KEY TAKEAWAYS
- The study aimed to investigate the interplay between the TIM-3/Galectin-9 axis and glutamine metabolism in AML cell lines.
- Researchers noticed that the interaction between TIM-3/Galectin-9 potentially promotes glutamine metabolism in HL-60 and THP-1 cells, contributing to the development of AML.
T cell immunoglobulin and mucin-domain containing-3 (TIM-3), initially identified on T cells, has emerged as a noteworthy cell surface molecule highly expressed in acute myeloid leukemia (AML) cells, correlating with AML progression. Given the pivotal role of glutamine in myeloid tumor advancement, Hooriyeh Shapourian and his team aimed to investigate the relationship between the TIM-3/Galectin-9 axis and glutamine metabolism in AML. The focus was on two AML cell lines, HL-60 and THP-1.
Researchers performed an inclusive analysis where AML cell lines underwent culture in RPMI 1640 supplemented with 10% FBS and 1% antibiotics. After adding recombinant Galectin-9 (Gal-9) at 24, 48, and 72 hours, evaluations included RT-qPCR analysis, RP-HPLC, and gas chromatography techniques. These methods were employed to assess the expression of glutaminase (GLS) and glutamate dehydrogenase (GDH) enzymes, along with the concentration of metabolites Glutamate (Glu) and alpha-ketoglutarate (α-KG) in the glutaminolysis pathway. Western blotting and MTT assay were utilized to detect the expression of mammalian target of rapamycin complex (mTORC) as a signaling factor, GLS protein, and cell proliferation rate, respectively.
For most mRNA expression, HL-60 cells exhibited the highest GLS and GDH expression at 72 hours post Gal-9 treatment (P = 0.001, P = 0.0001), while THP-1 cells showed peak expression at 24 hours (P = 0.001, P = 0.0001). Concerning mTORC and GLS protein expression, HL-60 and THP-1 cells displayed maximum levels at 72 and 24 hours after Gal-9 treatment, respectively (P = 0.0001). MTT assay results indicated a significant increase in cell proliferation rates for both cell lines following Gal-9 treatment (P = 0.001).
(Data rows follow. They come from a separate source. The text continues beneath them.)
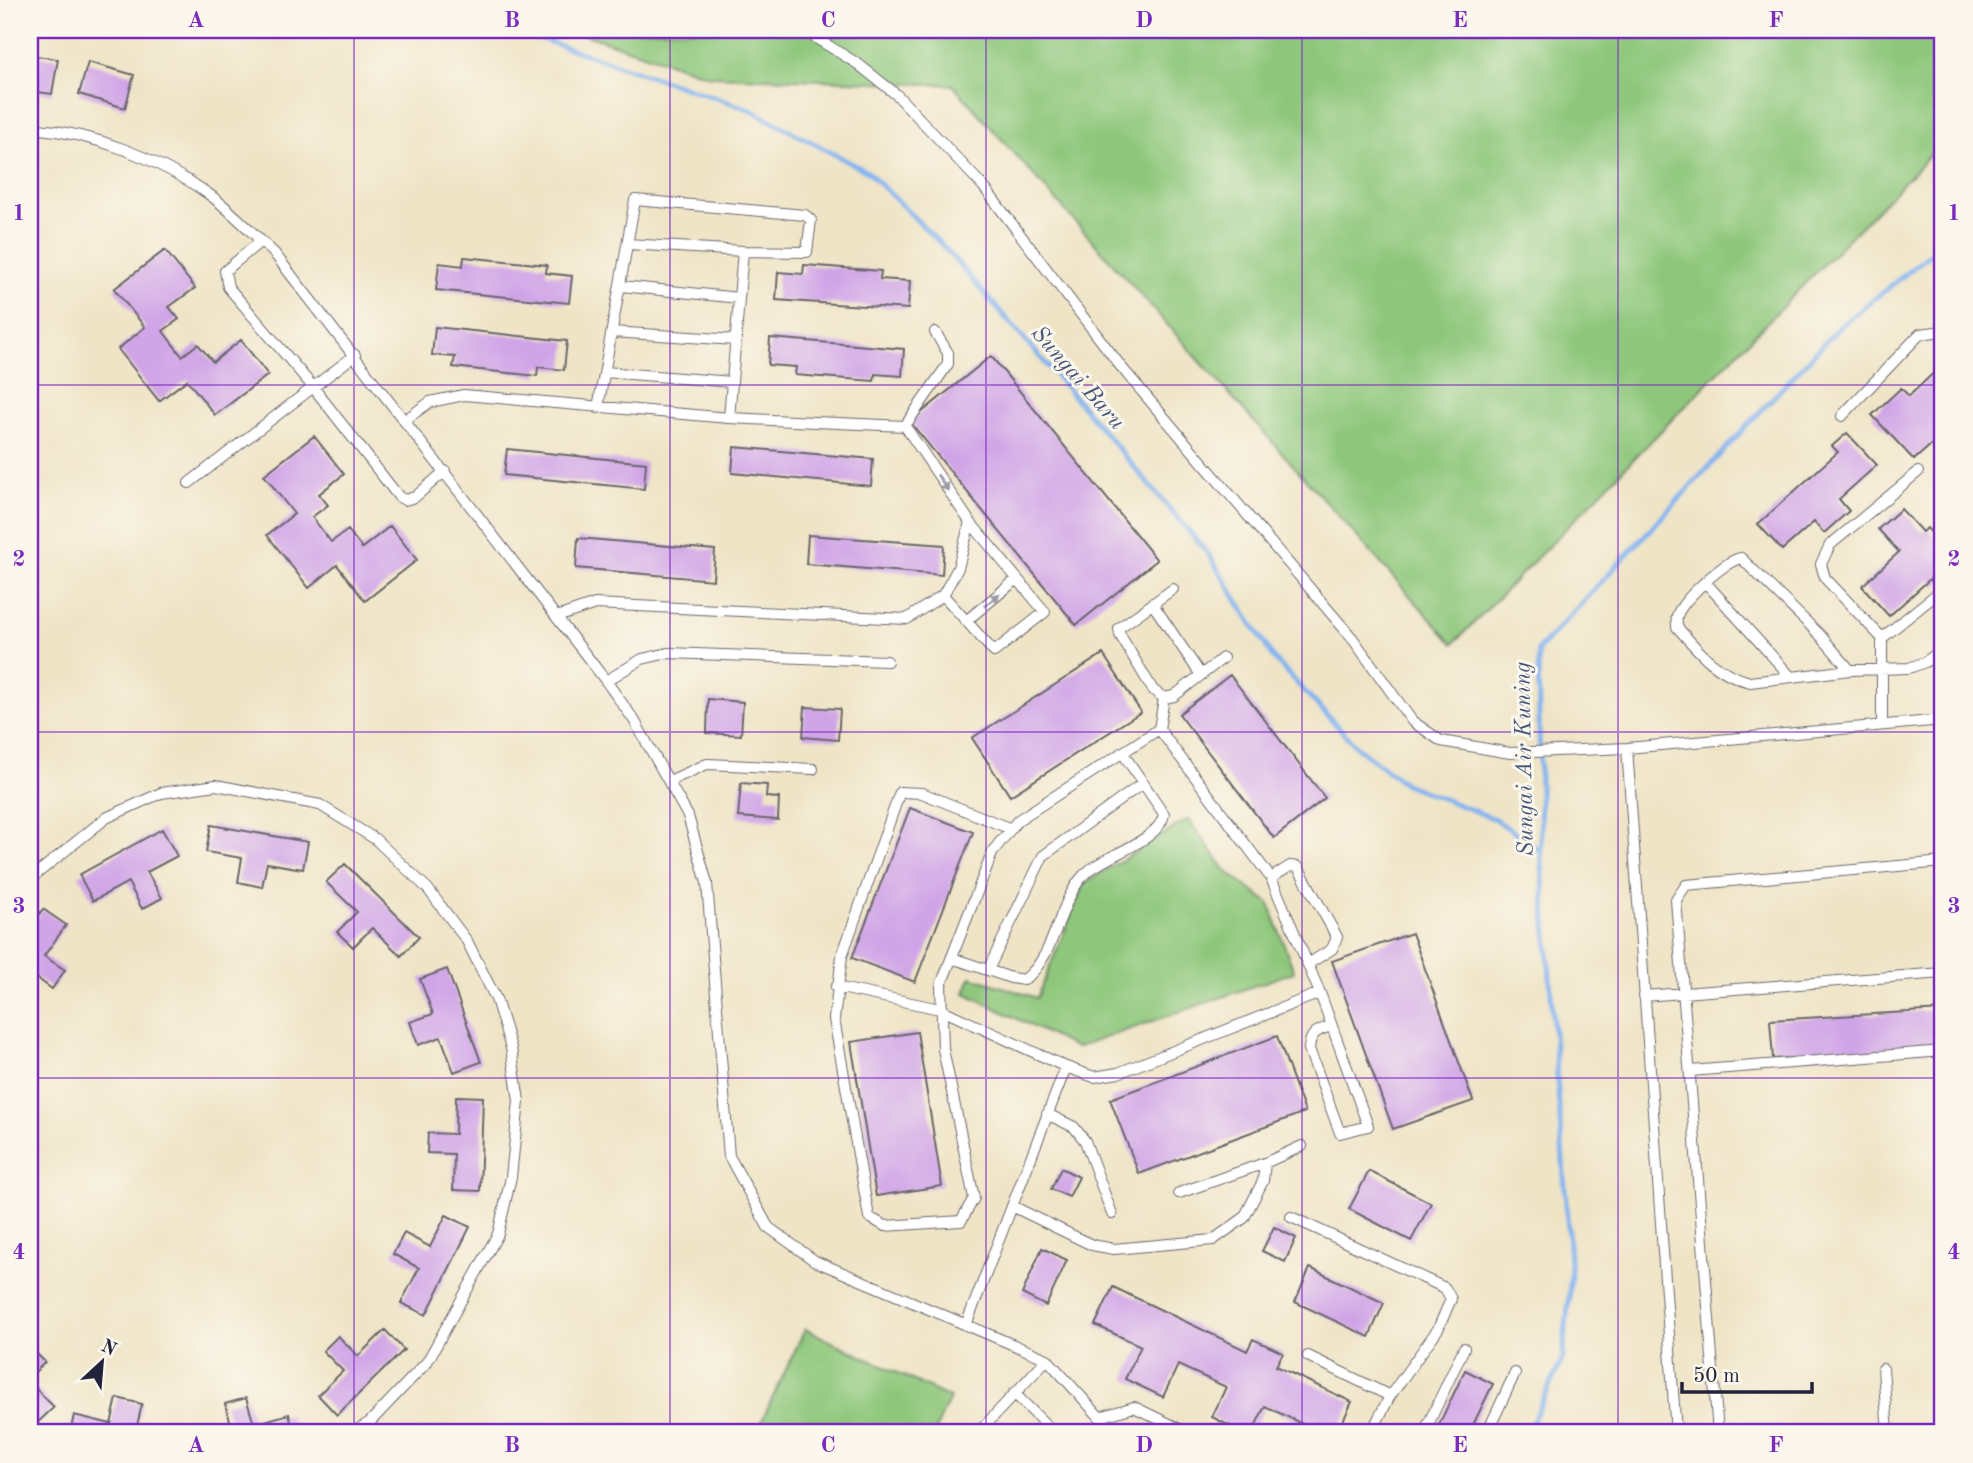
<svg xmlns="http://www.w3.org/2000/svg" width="1973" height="1463" font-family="'Old Standard TT',serif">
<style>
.green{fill:#8ec77b;stroke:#58745b;stroke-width:2}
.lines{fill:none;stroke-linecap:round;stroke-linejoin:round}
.stream{stroke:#83b4ef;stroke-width:5}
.building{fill:#d0a5e7}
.service-casing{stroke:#6a666c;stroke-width:12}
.service{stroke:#fff;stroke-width:10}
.oneway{fill:#9c9ca7}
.grid{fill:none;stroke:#7b2cbf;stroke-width:2;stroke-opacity:0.55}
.labels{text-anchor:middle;stroke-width:6;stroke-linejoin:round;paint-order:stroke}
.water-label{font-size:23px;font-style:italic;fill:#44557a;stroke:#fbf7ec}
.neatline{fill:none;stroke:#7b2cbf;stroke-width:2.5}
.grid-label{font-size:23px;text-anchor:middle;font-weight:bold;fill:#7b2cbf}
</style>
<rect width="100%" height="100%" fill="#fbf7ec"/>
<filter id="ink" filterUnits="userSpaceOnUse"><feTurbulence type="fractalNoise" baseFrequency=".0143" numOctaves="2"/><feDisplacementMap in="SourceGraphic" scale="14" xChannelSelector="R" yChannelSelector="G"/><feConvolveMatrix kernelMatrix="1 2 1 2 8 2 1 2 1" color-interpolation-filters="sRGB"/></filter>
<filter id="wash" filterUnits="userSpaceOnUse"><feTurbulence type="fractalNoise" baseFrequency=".00686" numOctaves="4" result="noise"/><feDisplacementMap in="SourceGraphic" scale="28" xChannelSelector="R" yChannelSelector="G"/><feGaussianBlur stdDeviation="1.57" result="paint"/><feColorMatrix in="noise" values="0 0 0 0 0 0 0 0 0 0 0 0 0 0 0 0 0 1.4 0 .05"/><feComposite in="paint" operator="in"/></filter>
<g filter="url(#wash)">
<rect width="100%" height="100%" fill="#efe4c6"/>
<path class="green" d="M 571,30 L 1943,30 L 1943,142 L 1453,644 L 953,85 L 710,76 Z
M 1188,819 L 1226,871 L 1269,903 L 1294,972 L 1076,1048 L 965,993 L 971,977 L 1037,998 L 1084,884 Z
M 805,1329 L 950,1398 L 934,1433 L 756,1433 Z"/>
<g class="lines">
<path class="stream" d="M 514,30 L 749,109 L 868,172 L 941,244 L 1054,373 L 1209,555 L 1274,659 L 1358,748 L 1405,784 L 1495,819 L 1541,851
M 1527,1433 L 1563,1358 L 1571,1274 L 1541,851 L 1538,650 L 1838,328 L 1943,244"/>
</g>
<g id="blocks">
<path class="building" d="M 30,55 L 58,59 L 52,94 L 30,91 Z
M 88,62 L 134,75 L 125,108 L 79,94 Z
M 165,250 L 195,288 L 169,307 L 179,319 L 163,331 L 182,356 L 198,344 L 213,362 L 241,340 L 268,375 L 215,415 L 187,380 L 159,401 L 118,349 L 145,327 L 114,289 Z
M 464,257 L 547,265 L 546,273 L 572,276 L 569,303 L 436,290 L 439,263 L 463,266 Z
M 804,265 L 881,271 L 880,279 L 910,281 L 908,309 L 776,300 L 778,272 L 803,274 Z
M 435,327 L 567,341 L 564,370 L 538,367 L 537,376 L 453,367 L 455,357 L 432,355 Z
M 770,338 L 904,349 L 902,376 L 875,374 L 874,381 L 795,375 L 796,367 L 768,365 Z
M 991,356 L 1157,560 L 1076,625 L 910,422 Z
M 1943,364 L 1943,434 L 1914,460 L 1872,415 L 1901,388 L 1909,396 Z
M 1847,433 L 1877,465 L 1839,499 L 1849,511 L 1824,533 L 1814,522 L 1782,550 L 1758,524 L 1838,452 L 1832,446 Z
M 314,436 L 344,474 L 319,494 L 328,505 L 312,517 L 331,542 L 348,530 L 362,548 L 390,526 L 417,560 L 365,601 L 337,565 L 309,588 L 267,535 L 294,514 L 264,475 Z
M 734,447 L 873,459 L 871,486 L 732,473 Z
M 507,449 L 646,463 L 644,489 L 504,475 Z
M 1901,509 L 1922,532 L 1927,528 L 1943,545 L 1943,580 L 1936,586 L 1930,579 L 1889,616 L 1862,586 L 1899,552 L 1878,529 Z
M 808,535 L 944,545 L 942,575 L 806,564 Z
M 578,538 L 715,550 L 713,580 L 576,568 Z
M 1103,654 L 1141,712 L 1010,796 L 972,738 Z
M 1230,675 L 1325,798 L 1274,838 L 1179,714 Z
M 708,699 L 743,702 L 741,735 L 707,733 Z
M 805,707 L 840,709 L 838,740 L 803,737 Z
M 741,783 L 767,785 L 766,797 L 779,798 L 778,820 L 738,817 Z
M 910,808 L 973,832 L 915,982 L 852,958 Z
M 211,825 L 308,842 L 303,869 L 267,863 L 262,887 L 238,882 L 242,858 L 206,852 Z
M 162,829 L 177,856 L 147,872 L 162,898 L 142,909 L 128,882 L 93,901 L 79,875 Z
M 345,864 L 419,937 L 401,956 L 372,928 L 353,947 L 337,932 L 357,912 L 326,882 Z
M 43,909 L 66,925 L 44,956 L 65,970 L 52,989 L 30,973 L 30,927 Z
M 1412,933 L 1473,1101 L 1393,1129 L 1332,961 Z
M 447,969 L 481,1062 L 454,1072 L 441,1037 L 418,1045 L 410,1022 L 433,1014 L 420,979 Z
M 1942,1010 L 1943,1050 L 1773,1059 L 1770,1020 Z
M 917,1032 L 942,1186 L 876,1196 L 851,1042 Z
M 1277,1036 L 1305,1112 L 1139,1174 L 1110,1099 Z
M 456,1096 L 483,1097 L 480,1191 L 453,1190 L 454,1154 L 427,1153 L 428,1133 L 455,1134 Z
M 1061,1168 L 1079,1177 L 1069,1197 L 1051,1189 Z
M 1369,1171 L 1431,1203 L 1411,1241 L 1349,1209 Z
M 446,1215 L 470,1227 L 426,1315 L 401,1303 L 419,1268 L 393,1254 L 404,1233 L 430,1247 Z
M 1274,1227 L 1296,1238 L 1285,1262 L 1262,1251 Z
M 1042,1248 L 1067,1260 L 1046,1306 L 1022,1294 Z
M 1310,1268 L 1384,1303 L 1369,1337 L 1295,1302 Z
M 1113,1287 L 1247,1351 L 1253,1339 L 1283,1353 L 1276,1366 L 1352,1402 L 1337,1433 L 1321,1433 L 1265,1406 L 1252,1433 L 1244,1433 L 1212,1417 L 1226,1387 L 1178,1365 L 1163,1397 L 1125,1379 L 1141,1346 L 1095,1325 Z
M 385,1330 L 404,1350 L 337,1415 L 318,1395 L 343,1371 L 323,1351 L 338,1336 L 358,1356 Z
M 30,1347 L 45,1362 L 30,1377 Z
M 1465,1370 L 1493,1384 L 1469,1433 L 1435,1433 Z
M 30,1383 L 54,1407 L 33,1427 L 30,1424 Z
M 117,1398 L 142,1404 L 136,1430 L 145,1433 L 70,1433 L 74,1415 L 111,1424 Z
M 246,1398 L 254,1424 L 289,1414 L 294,1433 L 226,1433 L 233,1430 L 225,1404 Z"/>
</g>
</g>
<g filter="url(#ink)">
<use href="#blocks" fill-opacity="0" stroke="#6a666c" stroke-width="2"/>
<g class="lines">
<defs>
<path id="service" d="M 803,30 L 858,64 L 897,95 L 983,186 L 1122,368 L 1353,639 L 1412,721 L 1441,741 L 1510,753 L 1627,748 L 1943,720
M 30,128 C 94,133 158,158 210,195 C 233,212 253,234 274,253 L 606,681 L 634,720 L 688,816 L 707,883 L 729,1156 L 768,1227 L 815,1261 L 1047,1359 L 1114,1433
M 261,241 L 225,271 L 228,287 L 313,387 L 399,497 L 405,500 L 415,497 L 445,471
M 628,244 L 743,251
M 621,286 L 739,298
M 612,332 L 736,340
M 605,372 L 732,382
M 598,408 L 635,200 L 805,215 L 811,220 L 807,252 L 743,251 L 729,418
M 1842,416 L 1920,334 L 1943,331
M 405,420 L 430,402 L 464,395 L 729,418 L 905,426
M 905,426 L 970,522 L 1045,612 L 994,652 L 943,595
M 905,426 L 948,364 L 948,353 L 935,332
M 189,483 L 355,355
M 1706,583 L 1791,677
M 1173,589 L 1119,628 L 1120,635 L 1153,690 L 1164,698 L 1174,696 L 1223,658
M 1152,603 L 1201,675
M 557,617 L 595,604 L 907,619 L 943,595 L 958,568 L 970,522
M 966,621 L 1017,579
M 1882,638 L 1943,589
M 1850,670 L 1820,635 L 1741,558 C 1726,560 1682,600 1677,616 C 1676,619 1677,623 1677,627 C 1699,652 1717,674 1750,682 L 1850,670 L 1909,668 L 1925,662 L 1943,649
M 606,681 L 642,659 L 668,653 L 887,661
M 1164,698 L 1159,729 L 1271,878 L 1320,993 L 1368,1126 L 1340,1133 L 1309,1049 C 1310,1033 1317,1030 1332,1026
M 1882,725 L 1882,638 L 1825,578 L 1821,564 L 1830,545 L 1918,472
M 1627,748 L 1676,1433
M 669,781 L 707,764 L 813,769
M 1011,829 L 922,793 L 900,792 L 842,956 L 834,1019 L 869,1217 L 885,1226 L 961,1221 L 974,1198 L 943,1049 L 941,985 L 993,851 L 1018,820 L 1159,729
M 1271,878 L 1290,866 L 1298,867 L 1337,937 L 1332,949 L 1308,964
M 30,879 L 106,818 L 161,793 L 216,785 L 320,805 L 375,839 L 428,889 L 467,941 L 496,999 L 511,1048 L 519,1101 L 511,1177 L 498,1234 L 427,1362 L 370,1422 L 352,1433
M 952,958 L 1011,978 L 1024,980 C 1056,956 1057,905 1083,876 C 1102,855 1160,842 1164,814 L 1122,752
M 988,970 L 1043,856 L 1143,783
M 836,987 L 940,1009 L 1066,1067 L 1094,1077 L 1118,1073 L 1320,993
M 1644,996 L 1943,973
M 1690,1071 L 1943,1051
M 1047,1114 L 1074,1127 L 1085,1141 L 1112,1214
M 1179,1193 L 1265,1163 L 1302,1146
M 1012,1206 L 1092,1245 L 1114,1249 L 1213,1240 L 1244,1218 L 1263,1181 L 1265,1163
M 1291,1217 L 1445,1288 L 1451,1299 L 1438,1329 L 1390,1396 L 1371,1433
M 966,1325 L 1066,1067
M 1308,1356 L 1390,1396
M 1883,1369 L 1888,1433
M 1014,1393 L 1054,1433
M 1100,1417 L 1134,1407 L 1188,1433
M 978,1433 L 1047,1359
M 1424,1433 L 1464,1348
M 1487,1433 L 1515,1373
M 1718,1433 L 1676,900 L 1686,885 L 1943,862
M 1893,1433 L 1943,1430"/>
</defs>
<use href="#service" class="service-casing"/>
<use href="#service" class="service"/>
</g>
<defs><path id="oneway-solid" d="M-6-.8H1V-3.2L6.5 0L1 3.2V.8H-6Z" transform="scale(1.75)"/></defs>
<g class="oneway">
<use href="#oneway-solid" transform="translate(943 483) rotate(55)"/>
<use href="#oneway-solid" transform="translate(992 600) rotate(-40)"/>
</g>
</g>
<path class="grid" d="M 354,30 L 354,1433M 670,30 L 670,1433M 986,30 L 986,1433M 1302,30 L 1302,1433M 1618,30 L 1618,1433M 30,385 L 1943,385M 30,732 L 1943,732M 30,1078 L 1943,1078"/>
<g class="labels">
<g class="water-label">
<text transform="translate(1079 377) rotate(49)" y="8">Sungai Baru</text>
<text transform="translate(1523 759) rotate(-91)" y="8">Sungai Air Kuning</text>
</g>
</g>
<rect width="1973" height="1463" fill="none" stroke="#fbf7ec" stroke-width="77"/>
<g transform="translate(102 1362) rotate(26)" stroke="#fbf7ec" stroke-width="5" paint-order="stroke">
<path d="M0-5L12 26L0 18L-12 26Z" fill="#22223b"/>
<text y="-10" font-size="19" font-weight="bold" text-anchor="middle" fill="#22223b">N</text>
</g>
<path d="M1682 1382v10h130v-10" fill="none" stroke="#22223b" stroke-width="3.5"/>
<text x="1693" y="1382" font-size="21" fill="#22223b" stroke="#fbf7ec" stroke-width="5" paint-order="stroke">50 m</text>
<rect x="38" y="38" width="1896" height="1386" class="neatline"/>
<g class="grid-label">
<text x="196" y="27">A</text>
<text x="512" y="27">B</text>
<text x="828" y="27">C</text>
<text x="1144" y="27">D</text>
<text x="1460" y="27">E</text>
<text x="1776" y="27">F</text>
<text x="19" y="220">1</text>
<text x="1954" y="220">1</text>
<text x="19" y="566">2</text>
<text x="1954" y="566">2</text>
<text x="19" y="913">3</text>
<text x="1954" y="913">3</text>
<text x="19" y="1259">4</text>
<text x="1954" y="1259">4</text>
<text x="196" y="1452">A</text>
<text x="512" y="1452">B</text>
<text x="828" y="1452">C</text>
<text x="1144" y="1452">D</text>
<text x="1460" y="1452">E</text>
<text x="1776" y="1452">F</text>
</g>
</svg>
In terms of metabolite concentrations, Glu concentration in HL-60 and α-KG concentration in both HL-60 (P = 0.03) and THP-1 (P = 0.0001) cell lines exhibited a decreasing trend. However, Glu concentration showed an increasing trend in the THP-1 cell line (P = 0.0001).
The study concluded that the interaction between TIM-3 and Gal-9 can potentially enhance glutamine metabolism in HL-60 and THP-1 cells, consequently contributing to the development of AML.
Source: https://pubmed.ncbi.nlm.nih.gov/38267906/
Shapourian H, Ghanadian M, Eskandari N, et al (2024). “TIM-3/Galectin-9 interaction and glutamine metabolism in AML cell lines, HL-60 and THP-1. BMC Cancer.” 2024 Jan 24;24(1):125. doi: 10.1186/s12885-024-11898-3. PMID: 38267906; PMCID: PMC10809689.